Sur la demande de délais
En l’espèce, la RIVP sollicite l’octroi de délais de paiement suspensifs des effets de clause résolutoire sur le fondement de l’article 24 de la loi du 6 juillet 1989. La clause résolutoire n’étant cependant pas acquise, il convient d’étudier la demande de délais, conformément à l’article 12 du code de procédure civile, sur le fondement de l’article 1343-5 du code civil prévoyant que le juge peut, compte tenu de la situation du débiteur et en considération des besoins du créancier, reporter ou échelonner, dans la limite de deux années, le paiement des sommes dues.
Eu égard à la demande de la bailleresse d’une part et à la durée du bail rapportée au caractère récent de la dette dont le montant est relativement faible d’autre part, il convient d’accorder aux preneurs des délais de paiement des les conditions précisées au dispositif de la présente décision.
Sur les demandes accessoires
M. [H] [C] et Mme [M] [P], qui succombent à la cause, seront condamnés aux dépens de la présente instance, conformément à l’article 696 du code de procédure civile.
L’équité commande par ailleurs de faire droit à hauteur de 300 euros à la demande de la société S.A REGIE IMMOBILIERE DE LA VILLE DE [Localité 4] (RIVP) concernant les frais non compris dans les dépens, en application des dispositions précitées.

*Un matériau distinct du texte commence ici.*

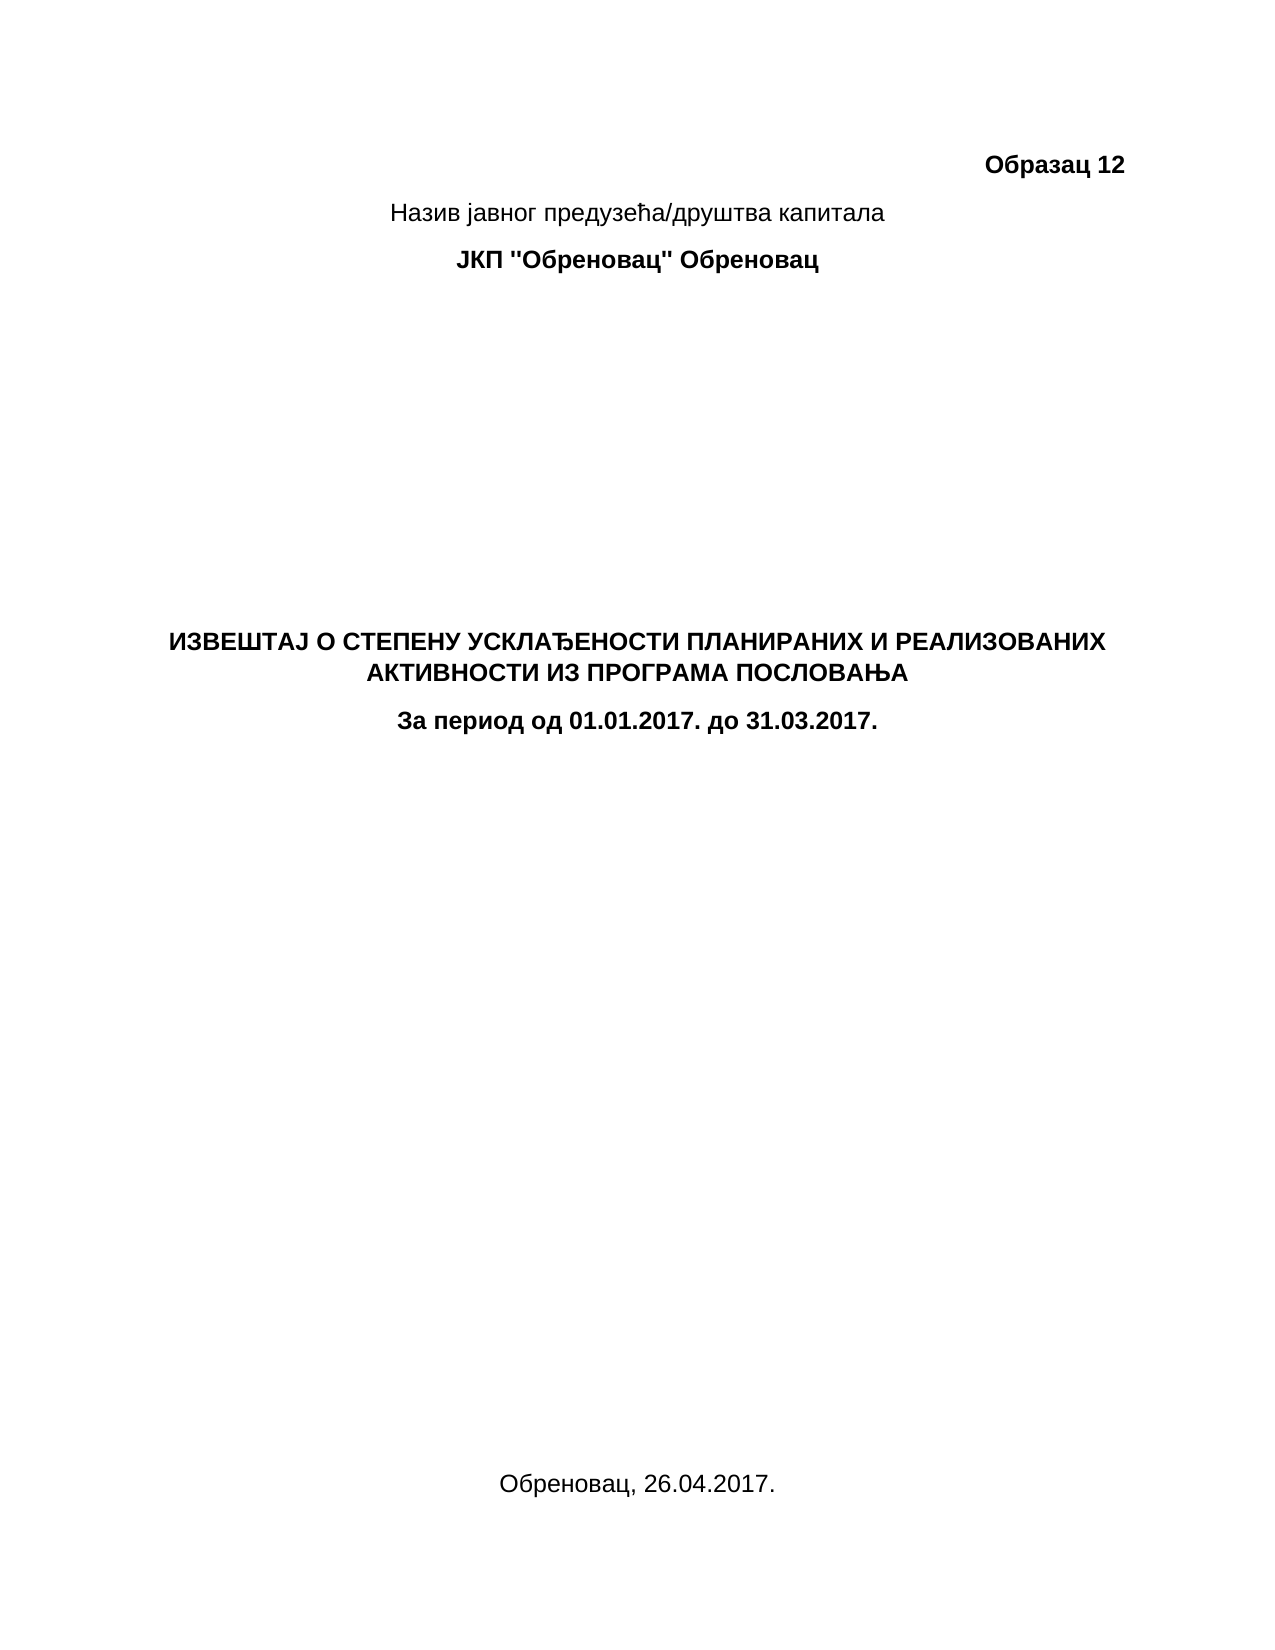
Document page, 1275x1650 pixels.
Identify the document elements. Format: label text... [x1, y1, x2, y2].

text Обреновац, 26.04.2017. [150, 1469, 1125, 1498]
text Образац 12 [150, 150, 1125, 179]
text ЈКП ''Обреновац'' Обреновац [150, 245, 1125, 274]
text ИЗВЕШТАЈ О СТЕПЕНУ УСКЛАЂЕНОСТИ ПЛАНИРАНИХ И РЕАЛИЗОВАНИХ АКТИВНОСТИ ИЗ ПРОГРАМА ПОСЛОВАЊА [150, 627, 1125, 687]
text Назив јавног предузећа/друштва капитала [150, 198, 1125, 226]
text За период од 01.01.2017. до 31.03.2017. [150, 706, 1125, 734]
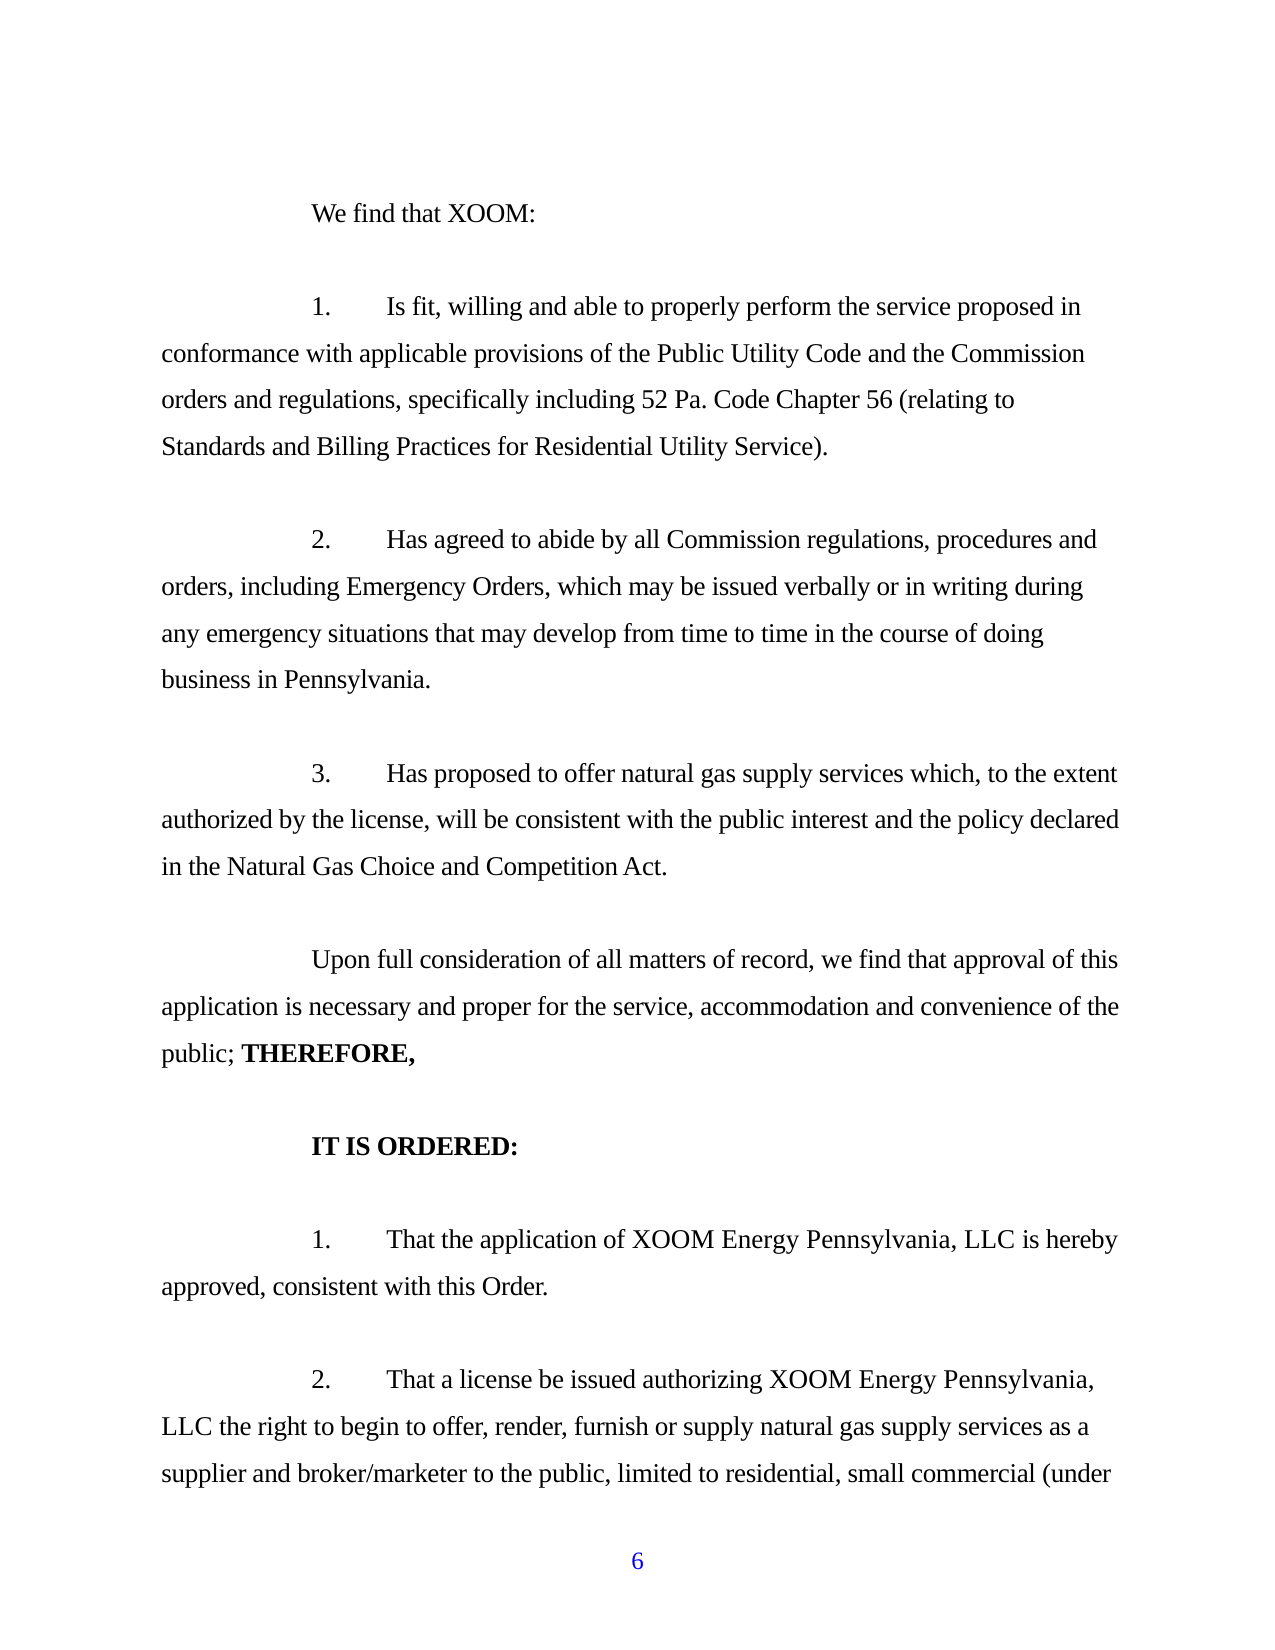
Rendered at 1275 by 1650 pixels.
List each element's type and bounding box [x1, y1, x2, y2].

table_cell [139, 150, 1125, 1488]
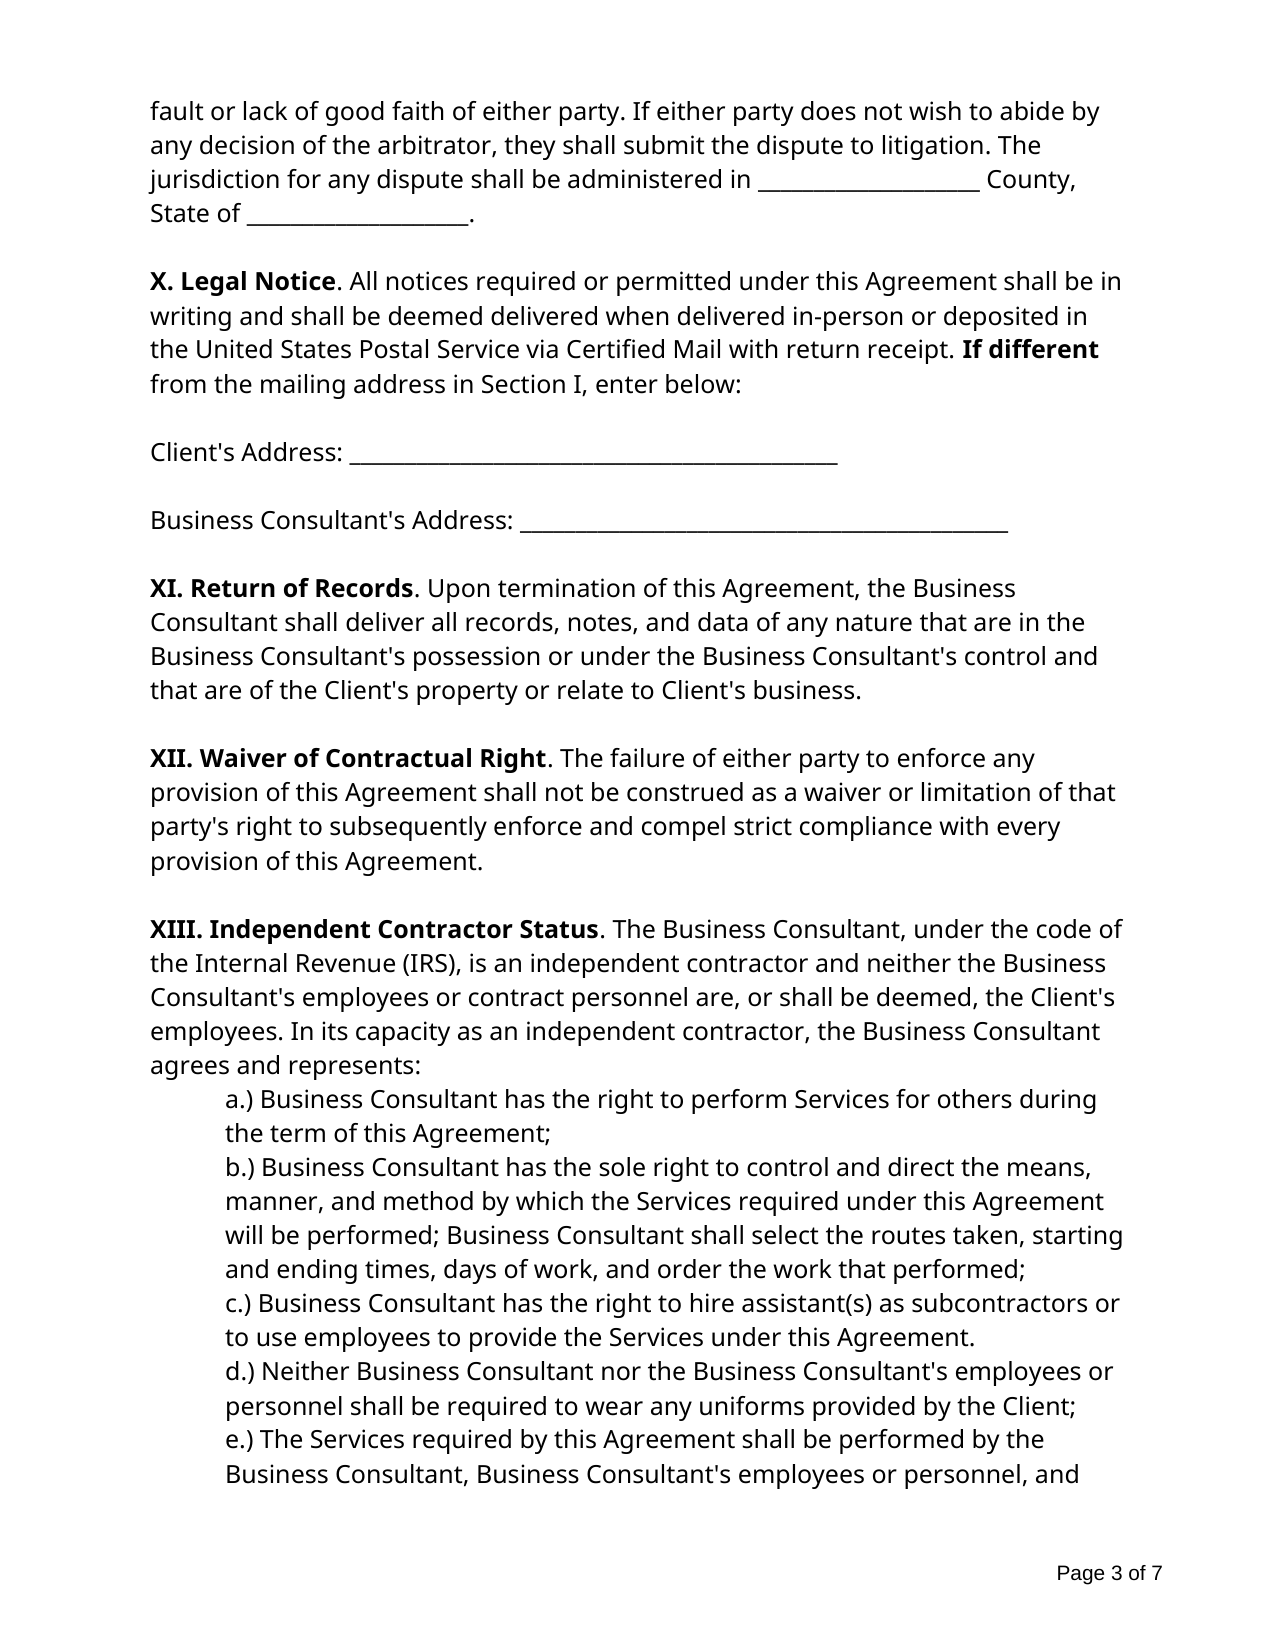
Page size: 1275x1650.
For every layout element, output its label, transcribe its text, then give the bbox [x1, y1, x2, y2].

text XII. Waiver of Contractual Right. The failure of either party to enforce any provision of this Agreement shall not be construed as a waiver or limitation of that party's right to subsequently enforce and compel strict compliance with every provision of this Agreement. [150, 741, 1125, 877]
list a.) Business Consultant has the right to perform Services for others during the term of this Agreement; [225, 1082, 1125, 1150]
list c.) Business Consultant has the right to hire assistant(s) as subcontractors or to use employees to provide the Services under this Agreement. [225, 1286, 1125, 1354]
list b.) Business Consultant has the sole right to control and direct the means, manner, and method by which the Services required under this Agreement will be performed; Business Consultant shall select the routes taken, starting and ending times, days of work, and order the work that performed; [225, 1150, 1125, 1286]
list d.) Neither Business Consultant nor the Business Consultant's employees or personnel shall be required to wear any uniforms provided by the Client; [225, 1354, 1125, 1422]
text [150, 94, 1125, 230]
text X. Legal Notice. All notices required or permitted under this Agreement shall be in writing and shall be deemed delivered when delivered in-person or deposited in the United States Postal Service via Certified Mail with return receipt. If different from the mailing address in Section I, enter below: [150, 264, 1125, 400]
text XIII. Independent Contractor Status. The Business Consultant, under the code of the Internal Revenue (IRS), is an independent contractor and neither the Business Consultant's employees or contract personnel are, or shall be deemed, the Client's employees. In its capacity as an independent contractor, the Business Consultant agrees and represents: [150, 911, 1125, 1082]
text XI. Return of Records. Upon termination of this Agreement, the Business Consultant shall deliver all records, notes, and data of any nature that are in the Business Consultant's possession or under the Business Consultant's control and that are of the Client's property or relate to Client's business. [150, 571, 1125, 707]
text Client's Address: ____________________________________________ [150, 434, 1125, 468]
text Business Consultant's Address: ____________________________________________ [150, 502, 1125, 537]
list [225, 1422, 1125, 1490]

Selon l’article 514 du code de procédure civile, les décisions de première instance sont, de droit, exécutoires à titre provisoire à moins que la loi ou la décision rendue n’en dispose autrement. En l’espèce, rien ne justifie qu’il soit fait exception à ce principe.
PAR CES MOTIFS,
La juge des contentieux de la protection, statuant après débats publics, par jugement mis à disposition au greffe, réputé contradictoire et en premier ressort,
DÉBOUTE la société S.A REGIE IMMOBILIERE DE LA VILLE DE [Localité 4] (RIVP) de sa demande de constat d’acquisition de la clause résolutoire ainsi que de ses demandes subséquentes d’expulsion et d’indemnité d’occupation,
CONDAMNE conjointement M. [H] [C] et Mme [M] [P] à payer à la société S.A REGIE IMMOBILIERE DE LA VILLE DE [Localité 4] (RIVP) la somme de 1212,72 euros (mille deux cent douze euros et soixante-douze centimes) au titre de l’arriéré locatif arrêté au 29 janvier 2025, terme du mois de janvier 2025 inclus, avec intérêts au taux légal à compter du prononcé de la présente décision,
AUTORISE M. [H] [C] et Mme [M] [P] à se libérer de leur dette en réglant chaque mois pendant 24 mois, en plus du loyer courant, une somme minimale de 50 euros (cinquante euros), la dernière échéance étant majorée du solde de la dette en principal, intérêts et frais,
DIT que le premier règlement devra intervenir dans les dix jours suivant la signification de la présente décision, puis, pour les paiements suivants, en même temps que le loyer, au plus tard le dixième jour de chaque mois, sauf meilleur accord entre les parties,
RAPPELLE qu’à défaut de paiement d’une seule mensualité à son terme, la totalité des sommes restant dues deviendra immédiatement exigible,
CONDAMNE conjointement M. [H] [C] et Mme [M] [P] à payer à la société S.A REGIE IMMOBILIERE DE LA VILLE DE [Localité 4] (RIVP) la somme de 300 euros (trois cents euros) au titre de l’article 700 du code de procédure civile,
CONDAMNE conjointement M. [H] [C] et Mme [M] [P] aux dépens comprenant notamment le coût des commandements de payer du 16 mai 2024 et celui des assignations du 6 septembre 2024,
RAPPELLE que la présente décision est exécutoire par provision,
Ainsi jugé par mise à disposition au greffe le 22 avril 2025, et signé par la juge et la greffière susnommées.